Agenda pengawasan ini dikemas melalui sosialisasi pemilahan sampah serta penerapan konsep 3R, yakni Reduce, Reuse, dan Recycle. Kegiatan tersebut diikuti ratusan peserta yang berasal dari berbagai unsur masyarakat Kota Makassar.

Dalam kegiatan itu, Rezeki Nur menyoroti pentingnya membangun kesadaran kolektif dalam menghadapi persoalan sampah di kawasan perkotaan. Menurutnya, penanganan sampah membutuhkan keterlibatan pemerintah, legislatif, hingga masyarakat secara berkesinambungan.
Ia menilai kebiasaan memilah sampah dari sumbernya, terutama dari lingkungan rumah tangga, merupakan langkah sederhana yang dapat memberikan dampak besar terhadap sistem pengelolaan sampah. Sampah yang telah dipilah juga lebih mudah dimanfaatkan kembali maupun didaur ulang.

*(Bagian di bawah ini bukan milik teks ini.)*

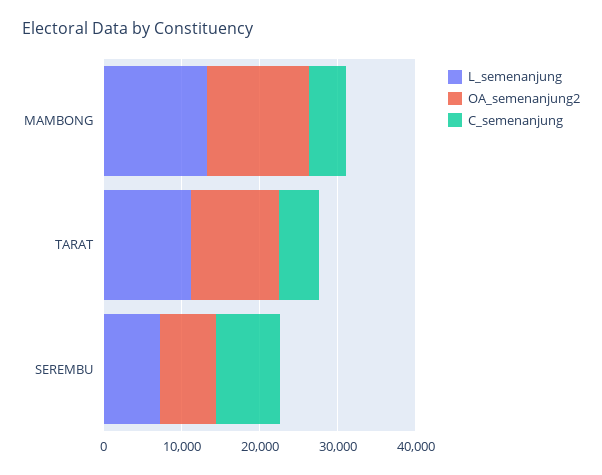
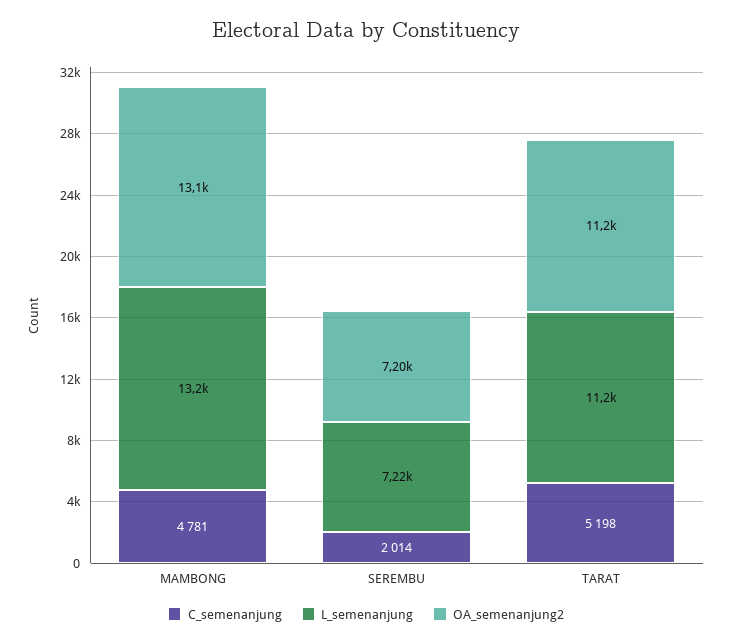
C_semenanjung, SEREMBU: 8000 -> 2014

“Pengelolaan sampah tidak bisa hanya mengandalkan pemerintah. Kesadaran masyarakat untuk memilah sampah langsung dari rumah dengan prinsip 3R sangat krusial agar beban TPA dapat berkurang secara signifikan,” ujar Rezeki Nur.
Kegiatan tersebut turut menghadirkan Kepala DLH Kota Makassar, Dr. Helmy Budiman, S.STP., M.M., dan pemerhati lingkungan Andi Hasri, S.E., sebagai narasumber. Sementara jalannya acara dan diskusi dipandu oleh Muh. Anwar.
Helmy Budiman memaparkan sejumlah langkah strategis Pemerintah Kota Makassar dalam mengembangkan pengelolaan sampah berbasis komunitas. DLH, kata dia, terus mendorong penguatan fasilitas pemilahan serta pengembangan kegiatan daur ulang hingga tingkat kelurahan.

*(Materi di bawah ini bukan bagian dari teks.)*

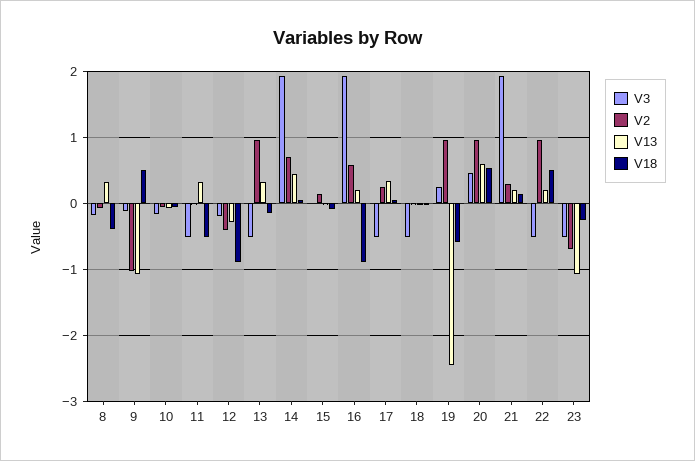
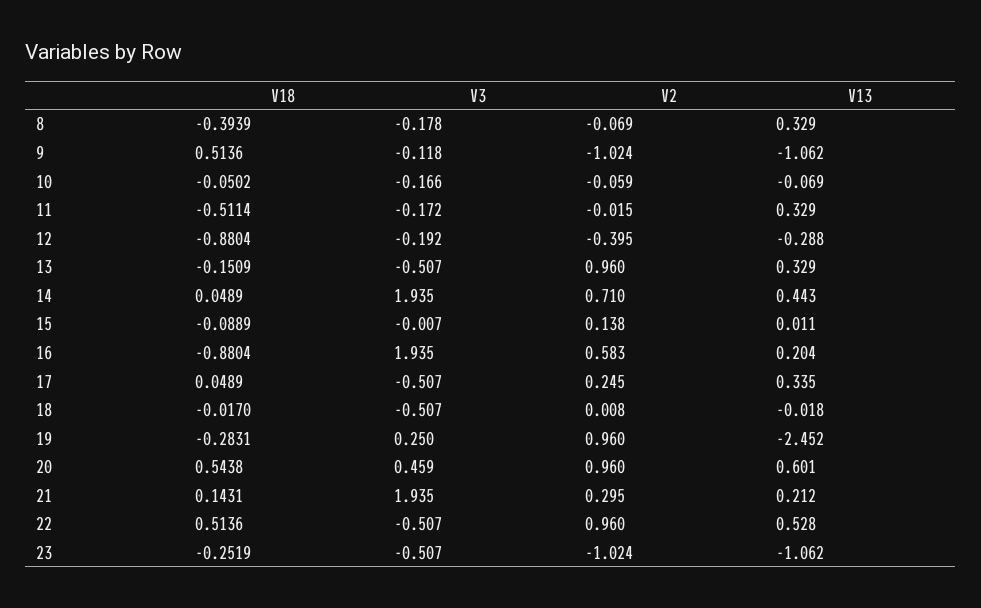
V3, 11: -0.5 -> -0.172
V18, 19: -0.6 -> -0.2831
V13, 22: 0.2 -> 0.528
V2, 23: -0.7 -> -1.024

Pada kesempatan yang sama, Andi Hasri menyampaikan bahwa penerapan prinsip 3R tidak hanya berdampak terhadap kebersihan lingkungan, tetapi juga berpotensi menciptakan manfaat ekonomi. Pengelolaan bank sampah secara terarah dinilai dapat membuka peluang bagi masyarakat untuk memperoleh nilai tambah dari sampah yang masih memiliki manfaat.

Antusiasme peserta terlihat selama kegiatan berlangsung. Diskusi berjalan interaktif dengan berbagai pertanyaan dan aspirasi yang disampaikan masyarakat mengenai persoalan sampah di lingkungan tempat tinggal mereka, mulai dari pemilahan hingga pengelolaan sampah setelah dikumpulkan.
Kegiatan pengawasan Perda ini ditutup dengan sesi foto bersama antara Rezeki Nur, para narasumber, jajaran DLH Kota Makassar, dan peserta. Forum tersebut menjadi ruang dialog sekaligus penguatan pemahaman masyarakat mengenai pentingnya pengelolaan sampah yang dimulai dari lingkungan paling dekat, yakni rumah dan komunitas.